PixDLM: A Dual-Path Multimodal Language Model for UAV Reasoning Segmentation

shuyan ke ⋅ Yifan Mei ⋅ Changli Wu ⋅ yonghan zheng ⋅ Jiayi Ji ⋅ Liujuan Cao ⋅ Rongrong Ji

Highlight

Abstract

Reasoning segmentation has recently expanded from ground-level scenes to remote-sensing imagery, yet UAV data introduces fundamentally different challenges, including oblique viewpoints, ultra-high resolutions, and extreme scale variations. To address these UAV-specific conditions, we formally define the UAV Reasoning Segmentation task and organize its semantic demands into three dimensions: Spatial, Attribute, and Scene-level reasoning. Based on this formulation, we construct DRSeg, the first large-scale UAV reasoning segmentation benchmark, containing 10k high-resolution aerial images paired with Chain-of-Thought QA supervision covering all three reasoning types.

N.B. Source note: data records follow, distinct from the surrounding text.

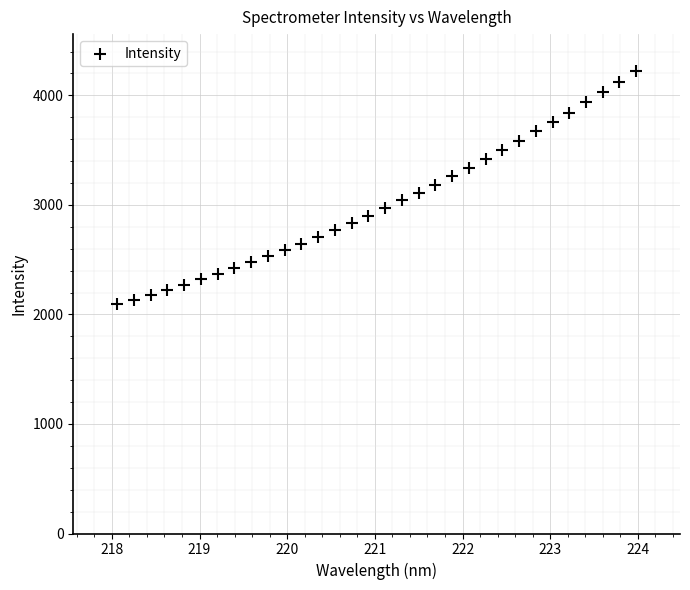

What is the range of X values (max minus min)?

5.9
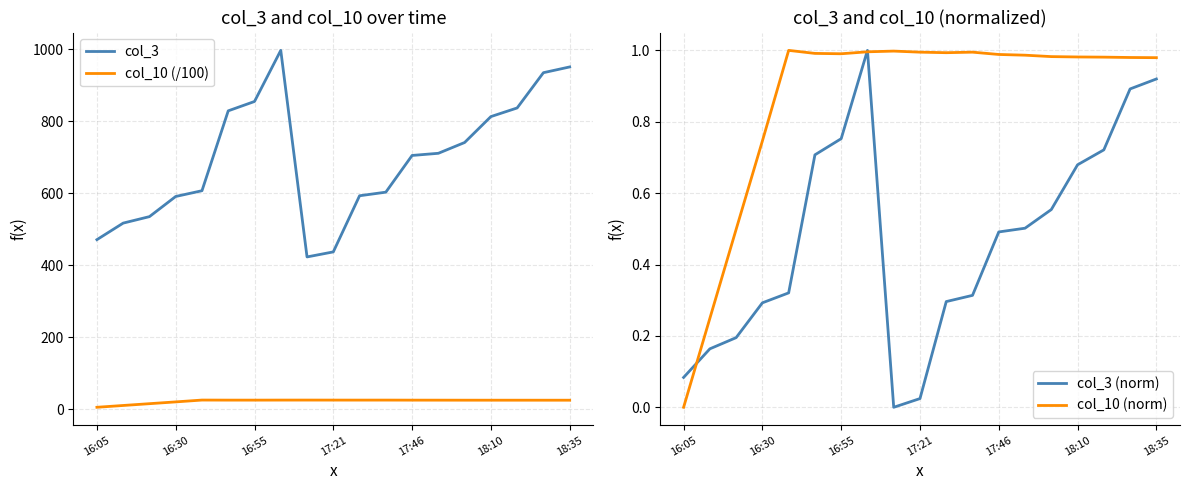

Is this an area chart (filled region under the line)?

No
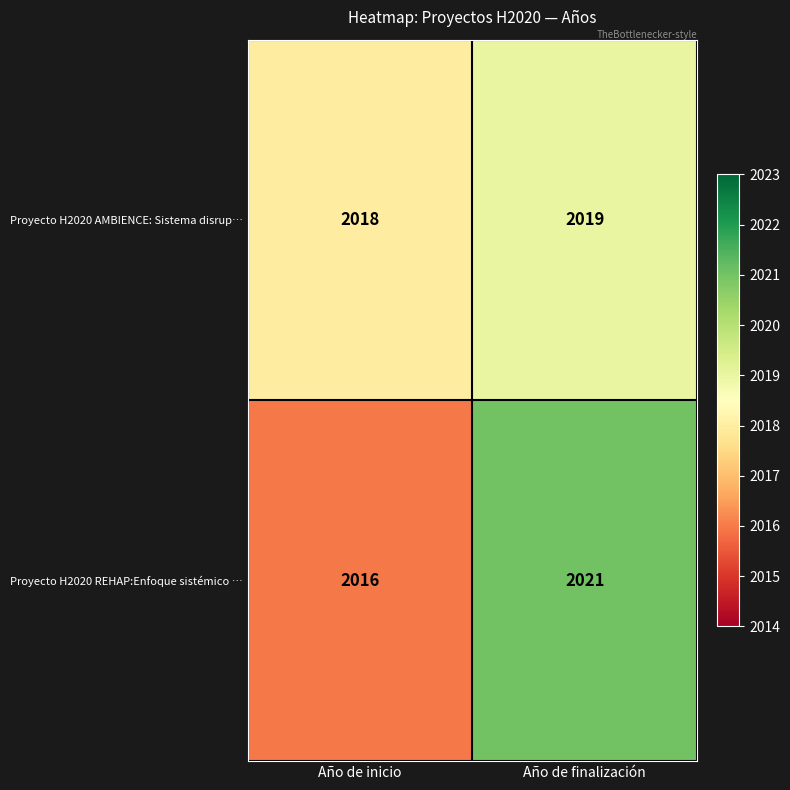

At how many categories does at least one series exceed 2016?

2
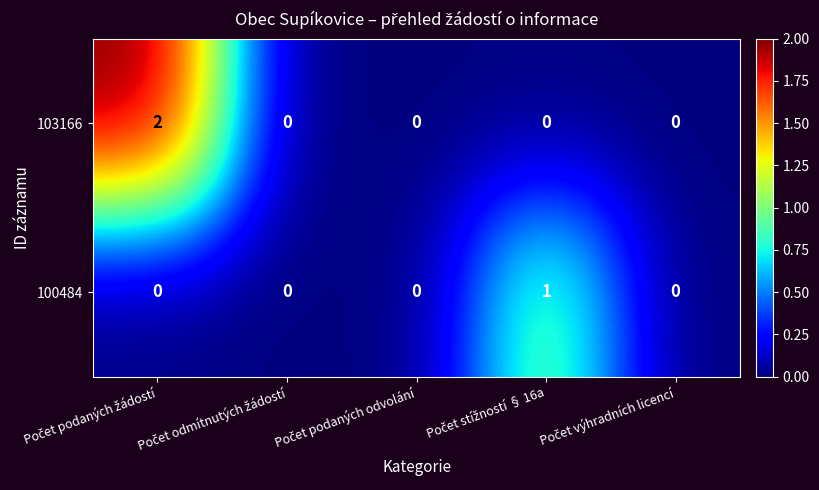

Which series has the largest total across all categories?

103166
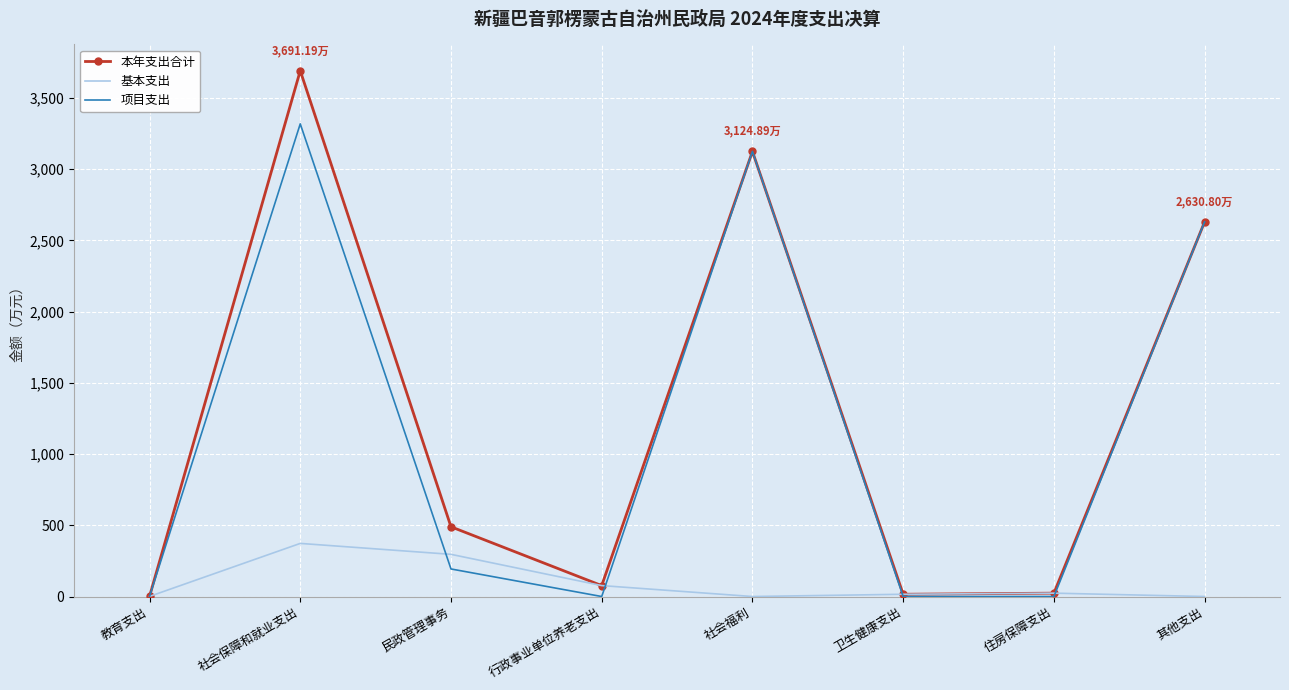

What is the minimum value for 本年支出合计?

0.7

We further propose PixDLM, a pixel-level multimodal language model equipped with a Dual-Path Vision Encoder that preserves fine-grained high-resolution cues while maintaining strong global semantic alignment. Extensive experiments on DRSeg demonstrate that PixDLM achieves superior semantic consistency and spatial localization accuracy compared with existing multimodal models, offering a unified and efficient baseline for UAV reasoning segmentation. All datasets, models, and code will be released.